_TASK OBJECTIVE_
Return, character for character, everything from the start of the rows below down to and including the line containing "comparais avec la".

_RECORDS SUPPLIED_
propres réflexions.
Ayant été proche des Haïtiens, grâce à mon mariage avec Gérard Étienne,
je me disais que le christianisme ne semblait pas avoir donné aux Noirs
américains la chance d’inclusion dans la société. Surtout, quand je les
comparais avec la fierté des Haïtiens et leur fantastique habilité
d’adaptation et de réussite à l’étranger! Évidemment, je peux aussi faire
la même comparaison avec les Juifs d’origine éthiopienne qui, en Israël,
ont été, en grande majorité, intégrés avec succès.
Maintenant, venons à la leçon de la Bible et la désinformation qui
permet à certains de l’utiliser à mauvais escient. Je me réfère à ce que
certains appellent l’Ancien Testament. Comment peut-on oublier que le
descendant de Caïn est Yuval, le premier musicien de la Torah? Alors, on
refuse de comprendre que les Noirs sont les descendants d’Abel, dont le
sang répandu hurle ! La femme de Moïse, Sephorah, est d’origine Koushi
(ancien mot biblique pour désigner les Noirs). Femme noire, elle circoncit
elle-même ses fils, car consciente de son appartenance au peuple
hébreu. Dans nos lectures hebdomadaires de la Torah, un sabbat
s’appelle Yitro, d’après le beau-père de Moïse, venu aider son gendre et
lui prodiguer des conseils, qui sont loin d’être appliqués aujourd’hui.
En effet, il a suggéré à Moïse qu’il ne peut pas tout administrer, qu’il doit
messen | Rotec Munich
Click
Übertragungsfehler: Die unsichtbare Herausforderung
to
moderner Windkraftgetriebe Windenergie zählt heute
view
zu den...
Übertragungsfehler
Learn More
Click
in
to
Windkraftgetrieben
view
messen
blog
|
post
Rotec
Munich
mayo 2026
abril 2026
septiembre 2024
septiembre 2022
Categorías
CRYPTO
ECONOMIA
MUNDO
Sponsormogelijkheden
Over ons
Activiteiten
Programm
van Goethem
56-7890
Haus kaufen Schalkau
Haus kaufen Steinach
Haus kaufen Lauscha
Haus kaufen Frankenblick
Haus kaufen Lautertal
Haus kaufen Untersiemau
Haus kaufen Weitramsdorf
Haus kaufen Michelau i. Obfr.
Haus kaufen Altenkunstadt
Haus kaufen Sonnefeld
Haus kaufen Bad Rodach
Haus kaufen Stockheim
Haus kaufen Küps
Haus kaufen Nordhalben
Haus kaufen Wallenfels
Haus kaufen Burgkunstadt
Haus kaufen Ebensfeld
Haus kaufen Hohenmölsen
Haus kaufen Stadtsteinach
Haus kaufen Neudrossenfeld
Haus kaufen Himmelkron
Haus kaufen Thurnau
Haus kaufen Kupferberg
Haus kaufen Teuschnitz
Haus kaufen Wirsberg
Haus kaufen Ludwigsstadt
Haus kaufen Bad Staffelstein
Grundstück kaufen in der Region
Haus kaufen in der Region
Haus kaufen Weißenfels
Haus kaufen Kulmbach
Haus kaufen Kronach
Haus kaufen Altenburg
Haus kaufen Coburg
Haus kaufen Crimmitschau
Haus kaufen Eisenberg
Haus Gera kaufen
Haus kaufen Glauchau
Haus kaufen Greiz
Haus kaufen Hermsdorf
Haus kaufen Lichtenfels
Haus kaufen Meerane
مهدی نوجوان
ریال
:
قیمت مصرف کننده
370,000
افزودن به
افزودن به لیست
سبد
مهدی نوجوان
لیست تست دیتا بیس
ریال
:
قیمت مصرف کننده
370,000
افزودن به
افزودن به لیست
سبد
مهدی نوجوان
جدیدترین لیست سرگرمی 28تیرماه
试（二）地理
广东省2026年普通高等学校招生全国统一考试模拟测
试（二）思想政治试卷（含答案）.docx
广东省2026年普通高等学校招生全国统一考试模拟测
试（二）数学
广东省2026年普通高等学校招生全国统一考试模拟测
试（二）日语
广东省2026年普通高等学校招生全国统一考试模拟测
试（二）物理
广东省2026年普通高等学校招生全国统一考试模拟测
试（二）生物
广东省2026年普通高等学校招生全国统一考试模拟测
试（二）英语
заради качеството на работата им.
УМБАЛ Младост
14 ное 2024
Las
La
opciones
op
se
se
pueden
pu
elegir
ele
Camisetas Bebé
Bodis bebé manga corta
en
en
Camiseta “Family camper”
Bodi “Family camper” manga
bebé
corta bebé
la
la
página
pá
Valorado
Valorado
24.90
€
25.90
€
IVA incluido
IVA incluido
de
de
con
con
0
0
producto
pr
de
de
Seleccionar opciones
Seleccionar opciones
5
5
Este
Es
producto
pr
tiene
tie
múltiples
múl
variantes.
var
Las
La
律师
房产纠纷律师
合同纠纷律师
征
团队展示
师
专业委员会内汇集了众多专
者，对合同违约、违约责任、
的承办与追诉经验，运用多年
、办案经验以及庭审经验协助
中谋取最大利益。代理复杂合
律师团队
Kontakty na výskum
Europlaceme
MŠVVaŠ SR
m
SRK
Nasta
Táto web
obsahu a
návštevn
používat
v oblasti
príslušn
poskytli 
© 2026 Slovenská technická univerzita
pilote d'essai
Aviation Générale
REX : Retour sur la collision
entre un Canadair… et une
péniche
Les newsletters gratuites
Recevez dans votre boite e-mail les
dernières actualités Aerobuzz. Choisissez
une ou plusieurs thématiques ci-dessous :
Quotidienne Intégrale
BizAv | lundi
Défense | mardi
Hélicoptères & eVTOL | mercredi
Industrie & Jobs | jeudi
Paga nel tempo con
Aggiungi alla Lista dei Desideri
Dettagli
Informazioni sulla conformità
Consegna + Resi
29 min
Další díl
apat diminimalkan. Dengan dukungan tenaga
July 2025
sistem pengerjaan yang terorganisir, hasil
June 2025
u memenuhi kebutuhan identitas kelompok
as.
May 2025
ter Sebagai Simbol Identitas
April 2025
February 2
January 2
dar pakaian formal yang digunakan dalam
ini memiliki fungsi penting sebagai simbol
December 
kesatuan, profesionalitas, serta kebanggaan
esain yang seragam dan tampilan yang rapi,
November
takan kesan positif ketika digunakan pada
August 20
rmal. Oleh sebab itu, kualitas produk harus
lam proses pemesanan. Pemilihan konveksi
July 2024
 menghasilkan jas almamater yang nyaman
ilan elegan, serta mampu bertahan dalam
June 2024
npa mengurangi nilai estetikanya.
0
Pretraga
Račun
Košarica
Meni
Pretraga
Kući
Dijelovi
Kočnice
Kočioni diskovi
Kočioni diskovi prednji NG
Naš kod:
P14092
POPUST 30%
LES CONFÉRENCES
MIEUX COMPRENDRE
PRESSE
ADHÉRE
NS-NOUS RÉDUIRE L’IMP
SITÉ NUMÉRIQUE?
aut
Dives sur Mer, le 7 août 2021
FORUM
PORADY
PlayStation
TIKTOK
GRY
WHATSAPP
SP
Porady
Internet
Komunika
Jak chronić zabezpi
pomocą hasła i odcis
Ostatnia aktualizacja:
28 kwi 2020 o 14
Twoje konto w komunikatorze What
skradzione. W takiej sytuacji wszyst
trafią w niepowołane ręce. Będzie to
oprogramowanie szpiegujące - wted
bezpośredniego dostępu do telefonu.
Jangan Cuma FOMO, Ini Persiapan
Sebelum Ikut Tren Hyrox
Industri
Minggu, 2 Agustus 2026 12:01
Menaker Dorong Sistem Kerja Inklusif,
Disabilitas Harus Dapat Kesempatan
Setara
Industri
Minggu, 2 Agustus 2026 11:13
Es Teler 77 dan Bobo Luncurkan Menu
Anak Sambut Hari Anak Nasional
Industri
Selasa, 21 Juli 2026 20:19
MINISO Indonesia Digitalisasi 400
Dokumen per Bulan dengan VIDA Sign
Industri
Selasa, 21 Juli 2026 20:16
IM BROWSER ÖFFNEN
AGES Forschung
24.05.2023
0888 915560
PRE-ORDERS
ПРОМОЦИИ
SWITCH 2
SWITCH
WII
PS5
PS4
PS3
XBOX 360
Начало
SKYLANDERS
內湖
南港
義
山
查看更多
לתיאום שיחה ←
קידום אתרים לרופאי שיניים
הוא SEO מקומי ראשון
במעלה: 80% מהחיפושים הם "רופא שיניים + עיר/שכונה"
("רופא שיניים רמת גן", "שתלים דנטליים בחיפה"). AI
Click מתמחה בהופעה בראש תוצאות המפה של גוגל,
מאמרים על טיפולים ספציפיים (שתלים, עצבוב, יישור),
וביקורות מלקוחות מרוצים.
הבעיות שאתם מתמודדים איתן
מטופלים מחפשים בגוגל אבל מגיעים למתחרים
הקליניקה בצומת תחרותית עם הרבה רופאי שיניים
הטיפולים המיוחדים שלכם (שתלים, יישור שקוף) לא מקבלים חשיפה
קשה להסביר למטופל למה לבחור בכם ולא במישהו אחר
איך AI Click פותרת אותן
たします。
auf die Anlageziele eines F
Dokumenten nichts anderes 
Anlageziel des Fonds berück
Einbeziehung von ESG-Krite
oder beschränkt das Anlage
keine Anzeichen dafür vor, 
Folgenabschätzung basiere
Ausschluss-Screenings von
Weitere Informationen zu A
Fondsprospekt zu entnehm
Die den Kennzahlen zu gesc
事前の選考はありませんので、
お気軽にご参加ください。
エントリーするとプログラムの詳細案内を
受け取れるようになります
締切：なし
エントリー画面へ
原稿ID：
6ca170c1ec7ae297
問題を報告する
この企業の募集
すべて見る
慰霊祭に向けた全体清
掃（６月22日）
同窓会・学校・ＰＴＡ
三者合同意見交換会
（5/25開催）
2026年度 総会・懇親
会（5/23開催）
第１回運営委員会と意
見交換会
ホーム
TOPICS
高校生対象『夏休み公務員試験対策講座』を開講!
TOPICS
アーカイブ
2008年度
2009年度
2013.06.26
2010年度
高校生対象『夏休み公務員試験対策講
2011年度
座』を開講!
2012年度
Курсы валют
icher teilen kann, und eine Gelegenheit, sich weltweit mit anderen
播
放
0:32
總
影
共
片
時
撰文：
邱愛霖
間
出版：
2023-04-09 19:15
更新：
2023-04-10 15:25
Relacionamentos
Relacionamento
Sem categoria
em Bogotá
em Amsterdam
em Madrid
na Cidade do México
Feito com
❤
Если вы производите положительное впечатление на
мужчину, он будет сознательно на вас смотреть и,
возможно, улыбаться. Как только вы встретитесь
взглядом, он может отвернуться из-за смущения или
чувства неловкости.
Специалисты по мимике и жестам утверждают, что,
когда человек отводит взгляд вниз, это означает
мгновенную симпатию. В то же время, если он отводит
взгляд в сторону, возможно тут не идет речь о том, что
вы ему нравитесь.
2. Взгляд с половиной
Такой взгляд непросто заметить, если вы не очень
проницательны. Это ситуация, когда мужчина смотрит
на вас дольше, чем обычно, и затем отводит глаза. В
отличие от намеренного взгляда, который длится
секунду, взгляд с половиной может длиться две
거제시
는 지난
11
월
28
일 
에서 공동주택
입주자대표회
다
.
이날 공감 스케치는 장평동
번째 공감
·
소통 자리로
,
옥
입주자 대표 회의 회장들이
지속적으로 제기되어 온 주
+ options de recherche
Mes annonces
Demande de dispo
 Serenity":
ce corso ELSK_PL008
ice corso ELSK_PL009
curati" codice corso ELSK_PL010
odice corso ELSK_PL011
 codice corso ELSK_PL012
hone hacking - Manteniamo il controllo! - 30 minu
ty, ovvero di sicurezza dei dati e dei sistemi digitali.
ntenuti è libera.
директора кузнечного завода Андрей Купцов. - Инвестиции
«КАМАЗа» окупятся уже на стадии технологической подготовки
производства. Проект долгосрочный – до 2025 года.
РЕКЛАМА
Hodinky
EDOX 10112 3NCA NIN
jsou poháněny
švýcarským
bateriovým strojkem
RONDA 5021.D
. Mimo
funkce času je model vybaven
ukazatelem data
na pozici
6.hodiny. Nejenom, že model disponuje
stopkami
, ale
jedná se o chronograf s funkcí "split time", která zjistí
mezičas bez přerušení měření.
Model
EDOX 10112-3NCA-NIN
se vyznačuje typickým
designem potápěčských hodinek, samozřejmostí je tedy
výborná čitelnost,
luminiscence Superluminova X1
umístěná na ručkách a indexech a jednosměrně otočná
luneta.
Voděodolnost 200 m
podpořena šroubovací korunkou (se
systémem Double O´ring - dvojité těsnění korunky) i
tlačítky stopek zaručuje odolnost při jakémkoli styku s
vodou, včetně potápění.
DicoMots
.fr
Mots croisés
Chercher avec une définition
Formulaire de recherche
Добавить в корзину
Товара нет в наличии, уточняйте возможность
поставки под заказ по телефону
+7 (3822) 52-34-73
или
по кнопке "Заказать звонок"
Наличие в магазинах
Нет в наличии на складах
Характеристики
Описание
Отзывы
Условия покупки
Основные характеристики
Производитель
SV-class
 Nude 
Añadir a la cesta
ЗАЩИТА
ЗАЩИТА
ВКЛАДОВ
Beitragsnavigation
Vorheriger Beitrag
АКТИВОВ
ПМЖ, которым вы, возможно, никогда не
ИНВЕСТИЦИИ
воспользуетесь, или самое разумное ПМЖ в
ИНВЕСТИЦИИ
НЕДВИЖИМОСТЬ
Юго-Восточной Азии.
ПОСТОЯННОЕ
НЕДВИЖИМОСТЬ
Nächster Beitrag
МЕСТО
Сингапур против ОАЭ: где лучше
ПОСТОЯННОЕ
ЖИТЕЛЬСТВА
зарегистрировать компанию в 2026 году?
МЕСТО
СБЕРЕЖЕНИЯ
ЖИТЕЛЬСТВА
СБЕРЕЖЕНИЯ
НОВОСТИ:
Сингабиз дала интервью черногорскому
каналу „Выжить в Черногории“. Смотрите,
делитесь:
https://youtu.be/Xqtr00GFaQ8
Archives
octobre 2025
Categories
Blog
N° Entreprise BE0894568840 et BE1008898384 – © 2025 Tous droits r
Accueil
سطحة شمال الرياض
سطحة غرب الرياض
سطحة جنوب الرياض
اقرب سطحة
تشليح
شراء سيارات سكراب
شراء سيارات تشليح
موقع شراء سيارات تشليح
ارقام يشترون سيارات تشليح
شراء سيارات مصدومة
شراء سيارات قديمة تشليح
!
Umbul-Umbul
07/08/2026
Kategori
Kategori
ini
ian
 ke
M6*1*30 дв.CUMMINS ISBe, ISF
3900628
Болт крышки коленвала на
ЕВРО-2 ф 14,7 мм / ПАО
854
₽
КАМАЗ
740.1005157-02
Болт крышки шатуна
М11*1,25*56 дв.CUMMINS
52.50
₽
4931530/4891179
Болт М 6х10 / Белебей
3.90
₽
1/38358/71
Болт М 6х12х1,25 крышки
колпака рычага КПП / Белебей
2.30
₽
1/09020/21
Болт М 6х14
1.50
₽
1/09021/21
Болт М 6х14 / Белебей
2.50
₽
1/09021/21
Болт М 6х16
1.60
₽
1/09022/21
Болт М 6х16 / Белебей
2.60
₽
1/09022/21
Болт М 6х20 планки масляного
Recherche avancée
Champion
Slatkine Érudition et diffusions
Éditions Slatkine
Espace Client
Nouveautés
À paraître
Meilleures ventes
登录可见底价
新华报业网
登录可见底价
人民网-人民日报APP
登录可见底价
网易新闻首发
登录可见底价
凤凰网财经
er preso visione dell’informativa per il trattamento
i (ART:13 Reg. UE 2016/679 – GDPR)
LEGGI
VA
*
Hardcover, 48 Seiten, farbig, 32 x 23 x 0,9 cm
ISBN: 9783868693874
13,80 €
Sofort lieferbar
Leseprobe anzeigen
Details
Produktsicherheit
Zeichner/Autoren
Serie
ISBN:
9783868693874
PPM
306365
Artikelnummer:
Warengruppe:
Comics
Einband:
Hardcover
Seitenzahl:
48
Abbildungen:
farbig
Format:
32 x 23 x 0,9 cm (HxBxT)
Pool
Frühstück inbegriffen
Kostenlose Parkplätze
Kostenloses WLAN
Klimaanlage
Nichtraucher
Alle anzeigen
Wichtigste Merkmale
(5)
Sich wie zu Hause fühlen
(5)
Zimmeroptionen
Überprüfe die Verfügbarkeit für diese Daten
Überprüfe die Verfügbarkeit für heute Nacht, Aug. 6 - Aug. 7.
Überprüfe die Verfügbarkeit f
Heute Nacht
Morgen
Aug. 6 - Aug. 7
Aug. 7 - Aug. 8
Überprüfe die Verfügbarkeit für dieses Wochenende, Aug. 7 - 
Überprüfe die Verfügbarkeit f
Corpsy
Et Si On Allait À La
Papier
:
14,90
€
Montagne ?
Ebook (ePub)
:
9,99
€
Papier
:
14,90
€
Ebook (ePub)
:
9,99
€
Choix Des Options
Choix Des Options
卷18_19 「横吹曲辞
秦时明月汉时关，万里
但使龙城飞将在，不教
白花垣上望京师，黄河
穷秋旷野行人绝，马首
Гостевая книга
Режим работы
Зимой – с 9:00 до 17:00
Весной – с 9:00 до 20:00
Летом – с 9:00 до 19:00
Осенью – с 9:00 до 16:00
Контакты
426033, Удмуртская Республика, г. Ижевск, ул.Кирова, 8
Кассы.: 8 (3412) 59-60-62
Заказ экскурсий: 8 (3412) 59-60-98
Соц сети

_ANSWER TO THIS EXERCISE_
propres réflexions.
Ayant été proche des Haïtiens, grâce à mon mariage avec Gérard Étienne,
je me disais que le christianisme ne semblait pas avoir donné aux Noirs
américains la chance d’inclusion dans la société. Surtout, quand je les
comparais avec la fierté des Haïtiens et leur fantastique habilité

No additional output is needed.